_Task to carry out:_ Go through the entries below and tally each line holding the string "NVIDIA". Return the number only.

_Entries shown:_
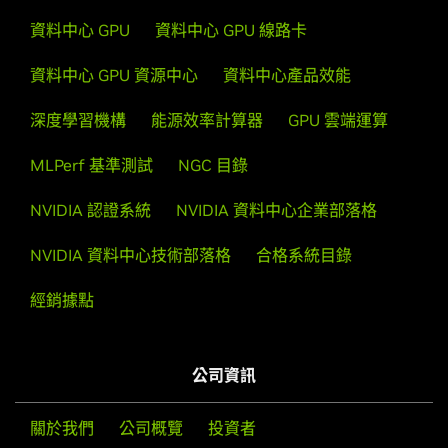
資料中心 GPU
資料中心 GPU 線路卡
資料中心 GPU 資源中心
資料中心產品效能
深度學習機構
能源效率計算器
GPU 雲端運算
MLPerf 基準測試
NGC 目錄
NVIDIA 認證系統
NVIDIA 資料中心企業部落格
NVIDIA 資料中心技術部落格
合格系統目錄
經銷據點
公司資訊
關於我們
公司概覽
投資者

_Answer section:_ 3